What Are the Signs of Hyperprolactinemia in Men?

Hyperprolactinemia is a condition characterized by abnormally high concentrations of the hormone prolactin in the blood. While prolactin is known for stimulating milk production in women, it also plays a part in the male endocrine system. In men, prolactin normally maintains a low level and helps regulate reproductive functions, metabolism, and the immune system. An excess of this hormone can disrupt the balance of other hormones, particularly testosterone, leading to health issues.

Manifestations of High Prolactin

The most common signs of hyperprolactinemia stem from its effect of suppressing sex hormone production, resulting in male hypogonadism. This hormonal imbalance frequently leads to pronounced sexual dysfunction, including a noticeable decrease in libido and difficulty achieving or maintaining an erection. High prolactin levels directly impair testosterone production, causing these symptoms.

Infertility is another frequent consequence, as the hormone imbalance impairs testicular function, leading to reduced sperm production and lower sperm counts. Physical changes due to the shift in hormone levels include gynecomastia (the development of excess breast tissue). A less common but specific sign is galactorrhea, the spontaneous production of a milky discharge from the nipples.

Systemic signs related to prolonged low testosterone include loss of body hair and muscle mass, alongside reduced bone density, which may increase fracture risk. If the cause is a large pituitary tumor (macroadenoma), the tumor can press on surrounding brain structures. This pressure can manifest as persistent headaches or visual field disturbances, typically affecting peripheral vision.

Common Causes and Underlying Conditions

High prolactin levels generally stem from three categories: tumors, medications, and systemic diseases. The most frequent pathological cause is a prolactinoma, a noncancerous growth (adenoma) of the pituitary gland that actively secretes prolactin. These tumors are classified by size: microadenomas measure less than 10 millimeters, and macroadenomas are larger.
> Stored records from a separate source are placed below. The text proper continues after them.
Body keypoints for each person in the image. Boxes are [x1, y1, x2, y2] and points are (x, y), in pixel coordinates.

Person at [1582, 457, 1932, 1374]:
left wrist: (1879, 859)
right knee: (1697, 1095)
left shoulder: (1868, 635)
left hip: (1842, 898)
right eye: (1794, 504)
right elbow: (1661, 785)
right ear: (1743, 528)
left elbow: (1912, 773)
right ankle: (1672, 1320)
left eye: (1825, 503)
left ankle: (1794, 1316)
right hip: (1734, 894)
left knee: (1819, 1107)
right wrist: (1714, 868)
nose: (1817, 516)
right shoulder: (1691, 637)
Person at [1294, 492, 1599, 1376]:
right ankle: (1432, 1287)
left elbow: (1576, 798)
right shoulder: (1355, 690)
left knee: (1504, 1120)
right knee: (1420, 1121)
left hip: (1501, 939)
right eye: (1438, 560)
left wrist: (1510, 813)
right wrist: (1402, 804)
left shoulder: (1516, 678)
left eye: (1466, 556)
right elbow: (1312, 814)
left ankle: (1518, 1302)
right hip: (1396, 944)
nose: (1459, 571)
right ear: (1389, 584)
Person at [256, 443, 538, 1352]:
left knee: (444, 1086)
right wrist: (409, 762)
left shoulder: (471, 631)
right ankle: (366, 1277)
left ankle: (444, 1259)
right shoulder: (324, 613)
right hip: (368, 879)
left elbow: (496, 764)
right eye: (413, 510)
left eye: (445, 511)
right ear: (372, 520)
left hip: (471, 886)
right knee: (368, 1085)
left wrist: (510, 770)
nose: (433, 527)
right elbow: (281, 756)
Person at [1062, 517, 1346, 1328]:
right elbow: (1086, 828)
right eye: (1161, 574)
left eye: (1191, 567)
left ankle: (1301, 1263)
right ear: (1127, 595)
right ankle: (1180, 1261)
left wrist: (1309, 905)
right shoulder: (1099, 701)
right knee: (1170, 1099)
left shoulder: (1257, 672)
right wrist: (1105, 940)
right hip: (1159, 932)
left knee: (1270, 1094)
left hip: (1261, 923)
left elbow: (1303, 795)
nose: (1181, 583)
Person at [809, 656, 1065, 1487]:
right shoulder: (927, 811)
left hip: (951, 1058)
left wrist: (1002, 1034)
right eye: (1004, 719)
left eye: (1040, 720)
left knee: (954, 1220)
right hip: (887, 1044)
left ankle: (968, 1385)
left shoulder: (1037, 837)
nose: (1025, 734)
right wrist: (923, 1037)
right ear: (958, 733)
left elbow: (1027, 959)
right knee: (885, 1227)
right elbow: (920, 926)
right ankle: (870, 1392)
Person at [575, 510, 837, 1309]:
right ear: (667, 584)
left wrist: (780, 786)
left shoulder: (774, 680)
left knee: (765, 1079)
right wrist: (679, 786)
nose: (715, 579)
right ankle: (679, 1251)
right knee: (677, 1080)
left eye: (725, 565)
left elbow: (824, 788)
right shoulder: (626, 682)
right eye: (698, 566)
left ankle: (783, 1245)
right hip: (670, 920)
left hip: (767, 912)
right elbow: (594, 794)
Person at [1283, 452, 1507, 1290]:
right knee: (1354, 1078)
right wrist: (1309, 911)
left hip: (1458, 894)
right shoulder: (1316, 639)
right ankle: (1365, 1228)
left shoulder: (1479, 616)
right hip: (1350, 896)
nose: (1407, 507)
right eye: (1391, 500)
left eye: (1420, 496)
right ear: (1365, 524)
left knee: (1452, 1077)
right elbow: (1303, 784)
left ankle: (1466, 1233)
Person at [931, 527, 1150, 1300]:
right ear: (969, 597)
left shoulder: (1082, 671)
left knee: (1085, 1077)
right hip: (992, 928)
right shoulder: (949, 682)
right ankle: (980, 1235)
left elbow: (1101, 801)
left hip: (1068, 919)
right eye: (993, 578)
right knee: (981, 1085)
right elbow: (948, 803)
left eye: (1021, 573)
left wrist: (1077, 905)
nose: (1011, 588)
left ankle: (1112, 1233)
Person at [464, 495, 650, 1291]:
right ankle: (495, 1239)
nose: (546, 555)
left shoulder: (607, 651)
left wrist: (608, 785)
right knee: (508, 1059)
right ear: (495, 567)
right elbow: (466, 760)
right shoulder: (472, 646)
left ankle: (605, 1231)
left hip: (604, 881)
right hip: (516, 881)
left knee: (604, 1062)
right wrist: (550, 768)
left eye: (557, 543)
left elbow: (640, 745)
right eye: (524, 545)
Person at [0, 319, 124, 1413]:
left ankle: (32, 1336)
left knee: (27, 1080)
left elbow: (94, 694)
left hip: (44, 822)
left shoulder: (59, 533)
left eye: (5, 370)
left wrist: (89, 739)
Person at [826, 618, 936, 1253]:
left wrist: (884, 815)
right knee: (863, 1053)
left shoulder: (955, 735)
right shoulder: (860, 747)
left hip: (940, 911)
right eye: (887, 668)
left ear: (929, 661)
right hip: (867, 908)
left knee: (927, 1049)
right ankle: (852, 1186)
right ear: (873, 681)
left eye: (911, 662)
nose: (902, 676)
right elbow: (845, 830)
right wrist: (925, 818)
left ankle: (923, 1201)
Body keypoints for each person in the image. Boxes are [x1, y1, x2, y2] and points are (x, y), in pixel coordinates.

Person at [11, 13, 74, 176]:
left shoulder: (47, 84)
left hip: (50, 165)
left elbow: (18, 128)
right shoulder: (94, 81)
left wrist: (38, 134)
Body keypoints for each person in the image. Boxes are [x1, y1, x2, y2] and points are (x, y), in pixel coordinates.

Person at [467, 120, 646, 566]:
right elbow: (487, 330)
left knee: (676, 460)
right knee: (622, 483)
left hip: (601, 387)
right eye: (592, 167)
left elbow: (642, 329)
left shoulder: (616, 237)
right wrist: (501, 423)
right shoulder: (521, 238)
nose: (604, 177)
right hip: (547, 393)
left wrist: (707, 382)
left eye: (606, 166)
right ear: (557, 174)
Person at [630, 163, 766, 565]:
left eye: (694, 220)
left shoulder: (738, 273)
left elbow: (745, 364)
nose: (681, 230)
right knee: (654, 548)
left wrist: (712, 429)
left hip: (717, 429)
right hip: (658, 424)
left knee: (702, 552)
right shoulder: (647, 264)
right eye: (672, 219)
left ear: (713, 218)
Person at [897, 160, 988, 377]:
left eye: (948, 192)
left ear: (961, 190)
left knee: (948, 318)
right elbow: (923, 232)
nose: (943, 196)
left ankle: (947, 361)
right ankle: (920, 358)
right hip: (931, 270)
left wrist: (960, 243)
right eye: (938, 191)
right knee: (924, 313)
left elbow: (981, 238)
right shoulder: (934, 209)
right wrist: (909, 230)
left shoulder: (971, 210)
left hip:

Many hyperprolactinemia cases are drug-induced, resulting from medications that interfere with dopamine signaling. Dopamine naturally inhibits prolactin release, so any drug blocking its action can cause levels to rise. Common culprits include certain antipsychotic medications (such as risperidone), some antidepressants, opioids, and specific blood pressure medications.

Systemic health problems can also disrupt the body’s ability to regulate or clear prolactin. Untreated primary hypothyroidism (an underactive thyroid gland) can cause an increase in prolactin due to a compensatory mechanism. Chronic kidney failure and liver disease can diminish the body’s metabolic clearance of the hormone, contributing to its accumulation. Other non-tumorous causes include damage to the pituitary stalk, which carries dopamine from the hypothalamus to the pituitary gland.

Confirmation and Measurement

Identifying hyperprolactinemia begins with a blood test to measure the serum prolactin level. For adult men, a normal concentration is typically below 20 nanograms per milliliter, though this range varies between laboratories. If the initial result is mildly elevated, a repeat test is often performed to rule out a transient rise due to stress, strenuous exercise, or recent nipple stimulation.

Testing for macroprolactinemia is important; this is a condition where prolactin circulates in a large, biologically inactive complex. This form does not usually cause symptoms, but it can artificially inflate the measurement, potentially leading to unnecessary investigation. If the prolactin level is persistently high (especially above 200 nanograms per milliliter) or if symptoms are present, magnetic resonance imaging (MRI) of the brain is typically ordered. MRI is the preferred imaging method to visualize the pituitary gland and determine if a prolactinoma or another mass is the underlying cause.

Treatment and Management Strategies

Management of hyperprolactinemia is determined by the underlying cause and symptom severity. For prolactinomas, medical therapy with dopamine agonists is the established first-line treatment. These medications mimic dopamine, effectively suppressing prolactin secretion and often shrinking the tumor size.

Cabergoline is often the preferred dopamine agonist due to its superior efficacy, better tolerability, and convenient twice-weekly dosing. Bromocriptine is an effective alternative, typically used if cabergoline is not tolerated or available. When high prolactin is a medication side effect, management involves consulting a healthcare provider to adjust the dosage or switch to an alternative drug.

If a systemic condition like hypothyroidism is the root cause, treating the primary disease with thyroid hormone replacement usually normalizes prolactin levels. Surgical removal of the tumor, via a transsphenoidal approach through the nose, is reserved for patients who cannot tolerate medical therapy, whose tumors do not respond to dopamine agonists, or whose large tumors cause acute visual field loss. Radiation therapy is a third-line option when both medical and surgical treatments have failed.